2) It is surprising to consider that semantics can be evaluated using labels, when one of the motivations for building ontologies and knowledge graphs is to go beyond language and represent “knowledge” using richer representations such as concepts, properties and attributes. Of course, going from labels to BERT vectors is a step towards conceptualization. You need to explain and comment this.
3) Why did you decide that the external resource should be the same for all KGs? given that one of your experiments involves KGs extracted from MESH, it seems "obvious" that Wikipedia is too general and might be missing some MESH concepts or terms. Again, a discussion of what is a "good external resource" for the purposes of the semantic evaluation that you propose would be very helpful. Have you considered other resources such as KGs (Wikidata or Yago or Dbpedia)? or domain-specific terminologies? or domain-specific documents?

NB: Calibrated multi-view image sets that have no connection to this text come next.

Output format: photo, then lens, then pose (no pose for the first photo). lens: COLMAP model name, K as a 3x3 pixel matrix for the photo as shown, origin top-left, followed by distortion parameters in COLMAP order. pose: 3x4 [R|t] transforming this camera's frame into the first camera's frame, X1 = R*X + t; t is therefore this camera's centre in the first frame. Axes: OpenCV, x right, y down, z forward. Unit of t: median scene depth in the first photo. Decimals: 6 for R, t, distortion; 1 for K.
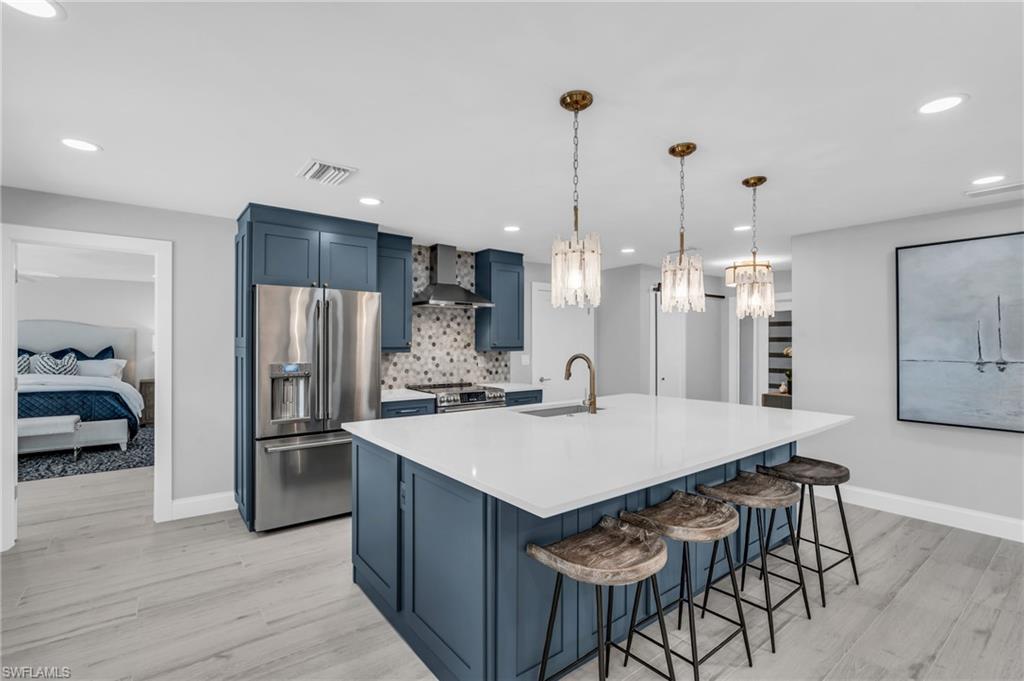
lens RADIAL K [[463.4, 0, 511.7], [0, 463.4, 345.5], [0, 0, 1]] dist [-0.002664, -0.000373]
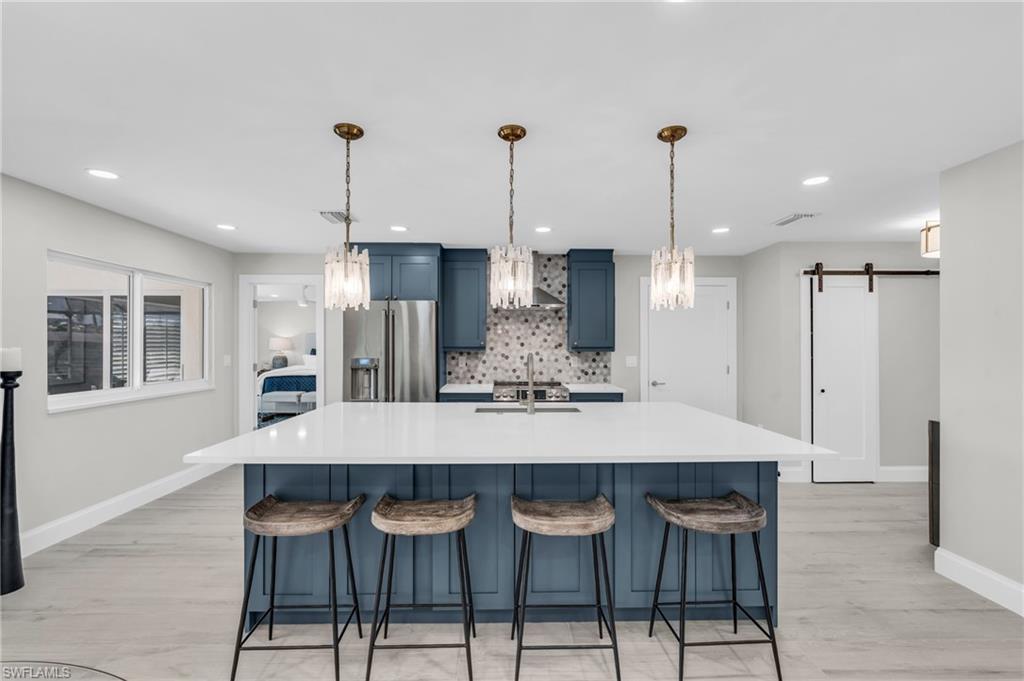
lens RADIAL K [[463.4, 0, 511.7], [0, 463.4, 345.5], [0, 0, 1]] dist [-0.002664, -0.000373]
pose [[0.800042, 0.000831, -0.599944, 0.440767], [-0.004015, 0.999984, -0.003970, 0.004060], [0.599931, 0.005585, 0.800032, 0.120332]]
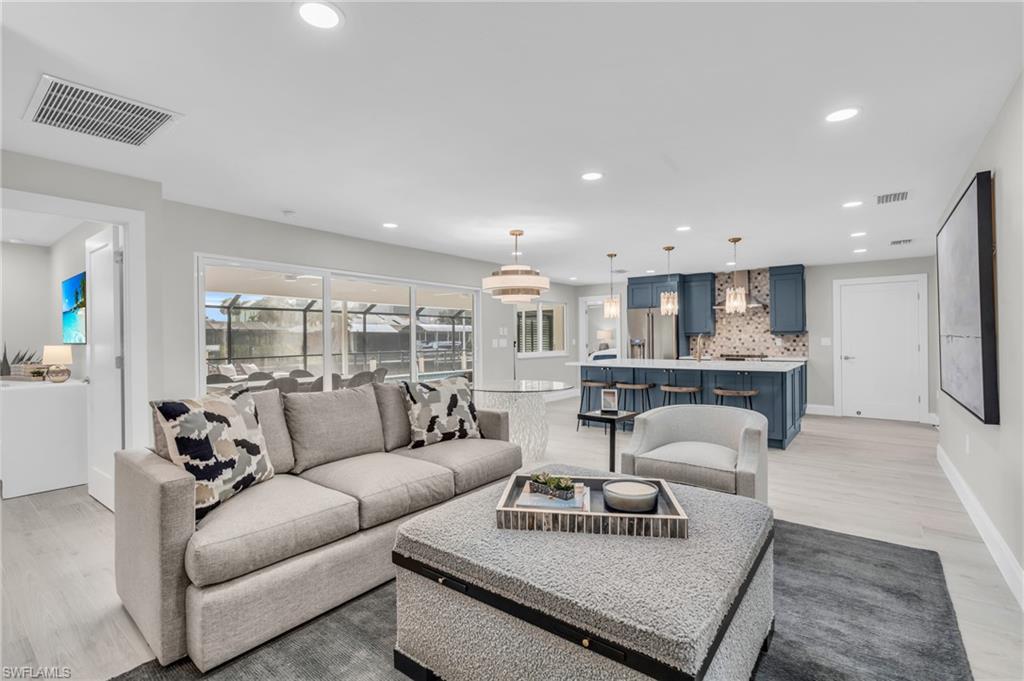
lens RADIAL K [[473.7, 0, 512.0], [0, 473.7, 340.5], [0, 0, 1]] dist [0.002058, 0.000031]
pose [[0.249853, -0.000011, -0.968284, 1.214771], [0.003564, 0.999993, 0.000908, 0.026679], [0.968277, -0.003678, 0.249851, -0.199608]]
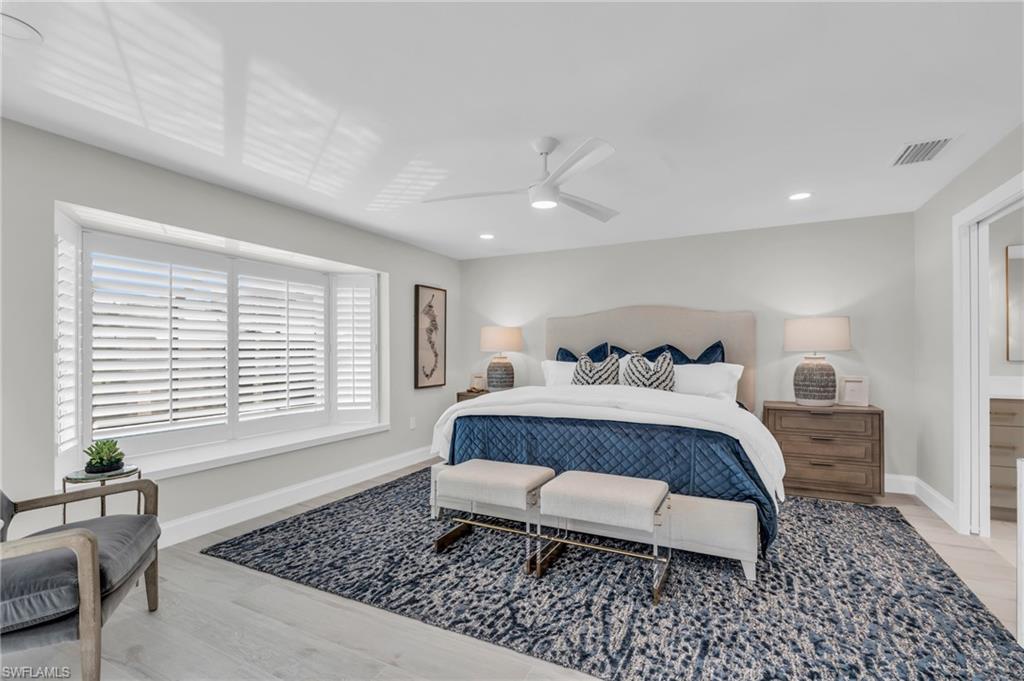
lens RADIAL K [[463.4, 0, 511.7], [0, 463.4, 345.5], [0, 0, 1]] dist [-0.002664, -0.000373]
pose [[0.429607, -0.013821, -0.902910, -0.616138], [-0.005333, 0.999827, -0.017842, 0.025226], [0.903000, 0.012480, 0.429459, 0.697144]]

4) It's not clear why you chose the Pizza ontology. This ontology has been modified several times, giving rise to various versions, and N. Fridman Noy has published several articles on evolutionary issues using this ontology as a test set. It would have been interesting to test your measurements on two or more versions of this ontology. So far, your motivation is for testing your approach with this ontology needs to be more detailed.

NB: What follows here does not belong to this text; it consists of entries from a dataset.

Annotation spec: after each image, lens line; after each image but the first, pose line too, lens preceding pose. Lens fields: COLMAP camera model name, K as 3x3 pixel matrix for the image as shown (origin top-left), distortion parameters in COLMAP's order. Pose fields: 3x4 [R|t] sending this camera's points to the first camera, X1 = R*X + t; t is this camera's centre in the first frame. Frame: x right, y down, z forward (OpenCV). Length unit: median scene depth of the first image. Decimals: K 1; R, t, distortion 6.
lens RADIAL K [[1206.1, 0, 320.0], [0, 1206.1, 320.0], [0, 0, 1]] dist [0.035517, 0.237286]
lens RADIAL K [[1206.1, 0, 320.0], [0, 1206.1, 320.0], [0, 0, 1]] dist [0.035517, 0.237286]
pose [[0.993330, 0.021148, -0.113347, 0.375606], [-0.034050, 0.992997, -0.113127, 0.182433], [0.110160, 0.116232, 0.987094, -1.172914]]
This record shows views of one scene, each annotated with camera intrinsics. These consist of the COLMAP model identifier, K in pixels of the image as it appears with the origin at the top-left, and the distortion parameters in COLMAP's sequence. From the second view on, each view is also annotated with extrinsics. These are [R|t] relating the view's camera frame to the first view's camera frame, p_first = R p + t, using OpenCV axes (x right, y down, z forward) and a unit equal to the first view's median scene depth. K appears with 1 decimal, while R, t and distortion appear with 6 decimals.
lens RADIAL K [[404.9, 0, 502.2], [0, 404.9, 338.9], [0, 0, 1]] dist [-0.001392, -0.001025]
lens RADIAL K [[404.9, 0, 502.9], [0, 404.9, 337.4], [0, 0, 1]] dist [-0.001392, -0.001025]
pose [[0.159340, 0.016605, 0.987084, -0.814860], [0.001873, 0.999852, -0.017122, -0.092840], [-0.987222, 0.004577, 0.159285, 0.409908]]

. Code and data availability: I could not find a link towards the code and the datasets used for the experiments. Please add such information.
Given all these unanswered questions, the paper needs to be thoroughly rewritten before it is accepted. I suggest that the authors revise it significantly, perhaps improve their experiments, and submit the new document at a later date.
** Details:
Section 3.1: 2 sentences are repeated with minor modifications: "While existing ... Table 1" is almost the same as "The metrics are repeated ... Table 1".

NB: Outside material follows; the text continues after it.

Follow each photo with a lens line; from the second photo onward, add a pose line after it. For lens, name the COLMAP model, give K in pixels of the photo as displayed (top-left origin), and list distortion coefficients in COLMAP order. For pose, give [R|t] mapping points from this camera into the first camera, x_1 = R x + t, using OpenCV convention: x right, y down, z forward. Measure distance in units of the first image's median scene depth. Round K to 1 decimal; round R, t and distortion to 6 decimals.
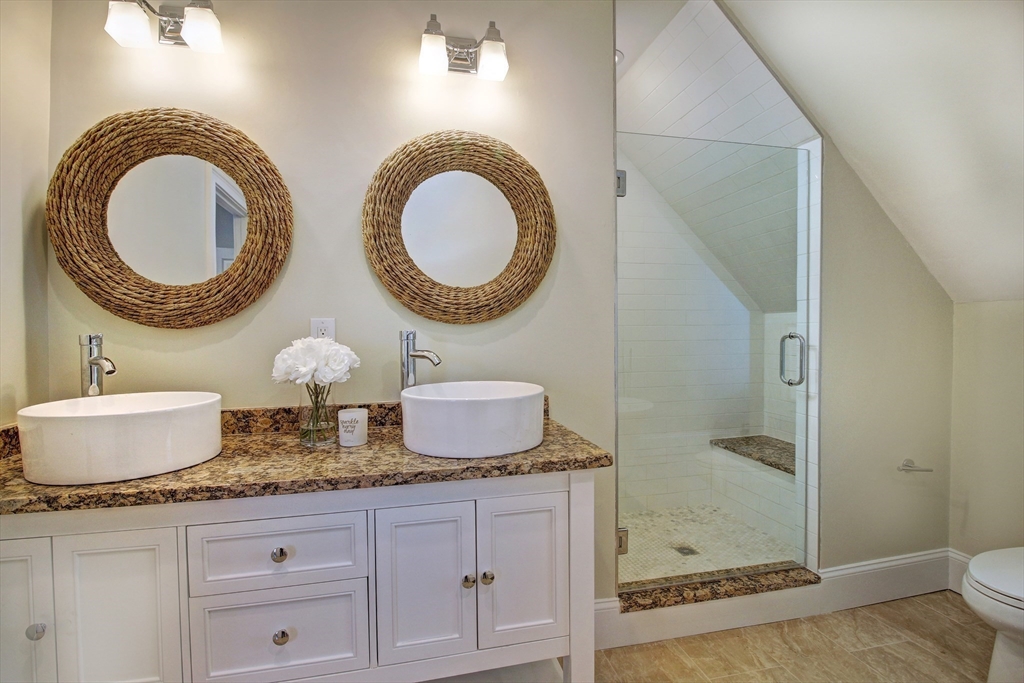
lens RADIAL K [[472.8, 0, 520.7], [0, 472.8, 340.1], [0, 0, 1]] dist [-0.011238, -0.001596]
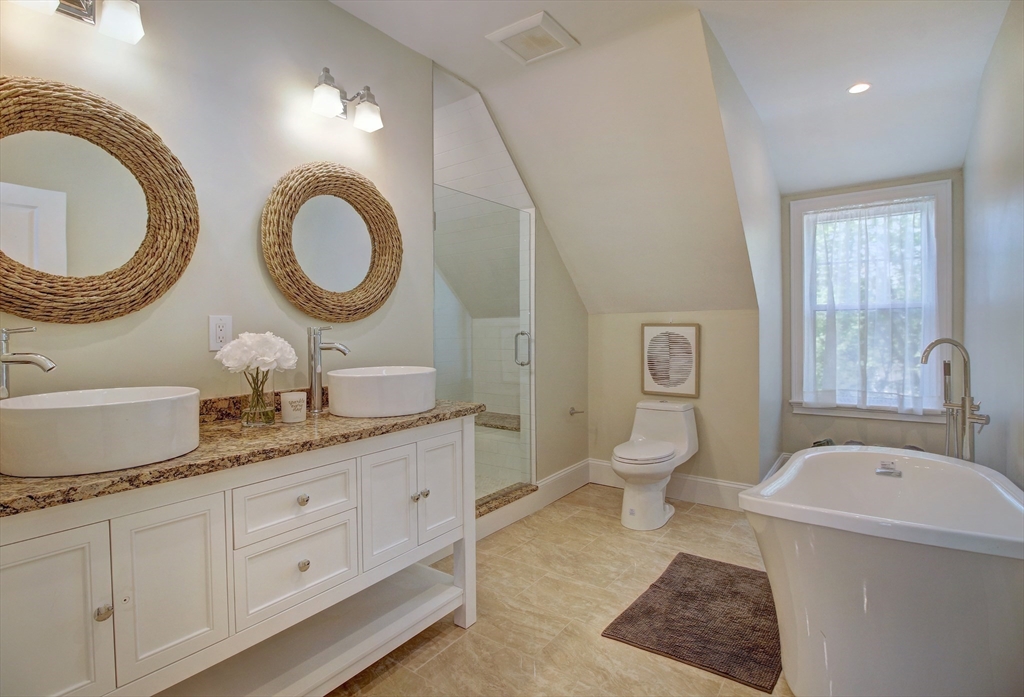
lens RADIAL K [[515.5, 0, 502.3], [0, 515.5, 343.4], [0, 0, 1]] dist [-0.004746, -0.001044]
pose [[0.759022, -0.015251, 0.650886, -0.753498], [0.018305, 0.999830, 0.002081, 0.027921], [-0.650807, 0.010335, 0.759173, -0.314918]]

Section 4: This work expandec ... and introduced -> This work expands ... and introduces ...
In hypothesis 2 (section 4.5) it is odd, or even meaningless, to talk about leaves in a graph. You should better either explain what you mean by a leaf in a graph, or adapt your vocabulary and use another word. In both cases, a definition is required.
In section 5, you call Ground Truth the values obtained with the KG before it is changed. This is an unusual way to use "ground truth". It would deserve a comment and a clear definition in section 5.1. You use GT in table 5 without explaining that GT means Ground Truth there.
reference 26 : replace "et al." by the entire list of the authors.
references 35 and 36 are the same.
references 83 and 84 are the same.
|